**The problem**
The full set of entries has to be output exactly.

**Transcribed page contents**
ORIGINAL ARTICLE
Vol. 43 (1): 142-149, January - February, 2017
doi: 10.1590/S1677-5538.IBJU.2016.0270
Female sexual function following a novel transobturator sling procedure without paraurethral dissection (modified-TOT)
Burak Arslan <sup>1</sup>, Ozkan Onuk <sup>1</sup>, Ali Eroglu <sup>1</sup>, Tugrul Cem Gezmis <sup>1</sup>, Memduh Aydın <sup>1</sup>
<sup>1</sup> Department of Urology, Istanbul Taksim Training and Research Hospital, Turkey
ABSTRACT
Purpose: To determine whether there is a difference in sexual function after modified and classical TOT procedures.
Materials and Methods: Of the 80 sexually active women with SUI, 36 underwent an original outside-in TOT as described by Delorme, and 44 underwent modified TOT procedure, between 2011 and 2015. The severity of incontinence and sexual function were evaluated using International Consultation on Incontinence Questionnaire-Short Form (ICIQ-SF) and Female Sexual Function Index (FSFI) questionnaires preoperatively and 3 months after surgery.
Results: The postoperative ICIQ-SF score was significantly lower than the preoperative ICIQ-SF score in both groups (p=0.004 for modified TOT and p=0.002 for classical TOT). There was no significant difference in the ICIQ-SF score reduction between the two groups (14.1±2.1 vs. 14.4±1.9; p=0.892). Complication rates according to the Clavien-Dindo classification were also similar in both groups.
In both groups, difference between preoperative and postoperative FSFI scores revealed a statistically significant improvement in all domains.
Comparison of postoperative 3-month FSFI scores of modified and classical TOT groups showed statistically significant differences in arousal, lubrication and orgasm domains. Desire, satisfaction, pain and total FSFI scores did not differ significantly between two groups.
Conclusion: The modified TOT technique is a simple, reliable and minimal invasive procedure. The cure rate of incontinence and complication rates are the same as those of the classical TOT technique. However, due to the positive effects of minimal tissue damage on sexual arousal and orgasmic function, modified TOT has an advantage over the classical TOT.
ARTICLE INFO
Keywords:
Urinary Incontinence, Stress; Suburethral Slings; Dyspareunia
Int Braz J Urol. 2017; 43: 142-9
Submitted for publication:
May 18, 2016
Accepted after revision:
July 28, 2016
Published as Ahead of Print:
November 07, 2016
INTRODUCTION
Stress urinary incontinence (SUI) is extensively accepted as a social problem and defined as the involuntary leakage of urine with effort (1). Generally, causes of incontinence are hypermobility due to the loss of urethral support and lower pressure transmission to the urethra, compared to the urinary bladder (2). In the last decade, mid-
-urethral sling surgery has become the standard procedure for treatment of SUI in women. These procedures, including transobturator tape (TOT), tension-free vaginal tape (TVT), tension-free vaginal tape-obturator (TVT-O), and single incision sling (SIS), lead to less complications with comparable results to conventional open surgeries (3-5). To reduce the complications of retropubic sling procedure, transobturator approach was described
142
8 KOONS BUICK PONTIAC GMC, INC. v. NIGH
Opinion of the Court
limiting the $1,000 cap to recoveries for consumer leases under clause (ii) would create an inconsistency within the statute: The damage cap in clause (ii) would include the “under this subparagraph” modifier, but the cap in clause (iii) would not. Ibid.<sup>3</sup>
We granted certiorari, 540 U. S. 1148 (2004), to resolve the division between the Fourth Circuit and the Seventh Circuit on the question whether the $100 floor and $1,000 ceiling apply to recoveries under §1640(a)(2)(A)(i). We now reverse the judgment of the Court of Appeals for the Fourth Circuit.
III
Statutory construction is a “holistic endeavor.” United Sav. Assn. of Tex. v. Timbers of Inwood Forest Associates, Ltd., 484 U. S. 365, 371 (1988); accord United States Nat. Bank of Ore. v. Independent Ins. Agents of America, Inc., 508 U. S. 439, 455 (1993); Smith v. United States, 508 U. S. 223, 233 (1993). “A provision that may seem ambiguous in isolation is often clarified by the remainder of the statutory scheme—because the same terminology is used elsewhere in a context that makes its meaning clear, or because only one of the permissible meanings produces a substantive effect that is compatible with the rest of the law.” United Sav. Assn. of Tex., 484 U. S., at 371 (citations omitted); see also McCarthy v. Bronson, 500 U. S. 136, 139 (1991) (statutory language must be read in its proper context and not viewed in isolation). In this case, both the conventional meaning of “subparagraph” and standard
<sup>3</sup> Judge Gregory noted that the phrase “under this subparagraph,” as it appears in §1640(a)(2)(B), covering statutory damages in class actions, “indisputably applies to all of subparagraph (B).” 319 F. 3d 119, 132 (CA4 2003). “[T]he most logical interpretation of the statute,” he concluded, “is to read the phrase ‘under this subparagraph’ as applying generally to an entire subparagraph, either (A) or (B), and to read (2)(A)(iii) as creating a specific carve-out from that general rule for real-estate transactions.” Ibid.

**Answer for this exercise**
ORIGINAL ARTICLE
Vol. 43 (1): 142-149, January - February, 2017
doi: 10.1590/S1677-5538.IBJU.2016.0270
Female sexual function following a novel transobturator sling procedure without paraurethral dissection (modified-TOT)
Burak Arslan <sup>1</sup>, Ozkan Onuk <sup>1</sup>, Ali Eroglu <sup>1</sup>, Tugrul Cem Gezmis <sup>1</sup>, Memduh Aydın <sup>1</sup>
<sup>1</sup> Department of Urology, Istanbul Taksim Training and Research Hospital, Turkey
ABSTRACT
Purpose: To determine whether there is a difference in sexual function after modified and classical TOT procedures.
Materials and Methods: Of the 80 sexually active women with SUI, 36 underwent an original outside-in TOT as described by Delorme, and 44 underwent modified TOT procedure, between 2011 and 2015. The severity of incontinence and sexual function were evaluated using International Consultation on Incontinence Questionnaire-Short Form (ICIQ-SF) and Female Sexual Function Index (FSFI) questionnaires preoperatively and 3 months after surgery.
Results: The postoperative ICIQ-SF score was significantly lower than the preoperative ICIQ-SF score in both groups (p=0.004 for modified TOT and p=0.002 for classical TOT). There was no significant difference in the ICIQ-SF score reduction between the two groups (14.1±2.1 vs. 14.4±1.9; p=0.892). Complication rates according to the Clavien-Dindo classification were also similar in both groups.
In both groups, difference between preoperative and postoperative FSFI scores revealed a statistically significant improvement in all domains.
Comparison of postoperative 3-month FSFI scores of modified and classical TOT groups showed statistically significant differences in arousal, lubrication and orgasm domains. Desire, satisfaction, pain and total FSFI scores did not differ significantly between two groups.
Conclusion: The modified TOT technique is a simple, reliable and minimal invasive procedure. The cure rate of incontinence and complication rates are the same as those of the classical TOT technique. However, due to the positive effects of minimal tissue damage on sexual arousal and orgasmic function, modified TOT has an advantage over the classical TOT.
ARTICLE INFO
Keywords:
Urinary Incontinence, Stress; Suburethral Slings; Dyspareunia
Int Braz J Urol. 2017; 43: 142-9
Submitted for publication:
May 18, 2016
Accepted after revision:
July 28, 2016
Published as Ahead of Print:
November 07, 2016
INTRODUCTION
Stress urinary incontinence (SUI) is extensively accepted as a social problem and defined as the involuntary leakage of urine with effort (1). Generally, causes of incontinence are hypermobility due to the loss of urethral support and lower pressure transmission to the urethra, compared to the urinary bladder (2). In the last decade, mid-
-urethral sling surgery has become the standard procedure for treatment of SUI in women. These procedures, including transobturator tape (TOT), tension-free vaginal tape (TVT), tension-free vaginal tape-obturator (TVT-O), and single incision sling (SIS), lead to less complications with comparable results to conventional open surgeries (3-5). To reduce the complications of retropubic sling procedure, transobturator approach was described
142
8 KOONS BUICK PONTIAC GMC, INC. v. NIGH
Opinion of the Court
limiting the $1,000 cap to recoveries for consumer leases under clause (ii) would create an inconsistency within the statute: The damage cap in clause (ii) would include the “under this subparagraph” modifier, but the cap in clause (iii) would not. Ibid.<sup>3</sup>
We granted certiorari, 540 U. S. 1148 (2004), to resolve the division between the Fourth Circuit and the Seventh Circuit on the question whether the $100 floor and $1,000 ceiling apply to recoveries under §1640(a)(2)(A)(i). We now reverse the judgment of the Court of Appeals for the Fourth Circuit.
III
Statutory construction is a “holistic endeavor.” United Sav. Assn. of Tex. v. Timbers of Inwood Forest Associates, Ltd., 484 U. S. 365, 371 (1988); accord United States Nat. Bank of Ore. v. Independent Ins. Agents of America, Inc., 508 U. S. 439, 455 (1993); Smith v. United States, 508 U. S. 223, 233 (1993). “A provision that may seem ambiguous in isolation is often clarified by the remainder of the statutory scheme—because the same terminology is used elsewhere in a context that makes its meaning clear, or because only one of the permissible meanings produces a substantive effect that is compatible with the rest of the law.” United Sav. Assn. of Tex., 484 U. S., at 371 (citations omitted); see also McCarthy v. Bronson, 500 U. S. 136, 139 (1991) (statutory language must be read in its proper context and not viewed in isolation). In this case, both the conventional meaning of “subparagraph” and standard
<sup>3</sup> Judge Gregory noted that the phrase “under this subparagraph,” as it appears in §1640(a)(2)(B), covering statutory damages in class actions, “indisputably applies to all of subparagraph (B).” 319 F. 3d 119, 132 (CA4 2003). “[T]he most logical interpretation of the statute,” he concluded, “is to read the phrase ‘under this subparagraph’ as applying generally to an entire subparagraph, either (A) or (B), and to read (2)(A)(iii) as creating a specific carve-out from that general rule for real-estate transactions.” Ibid.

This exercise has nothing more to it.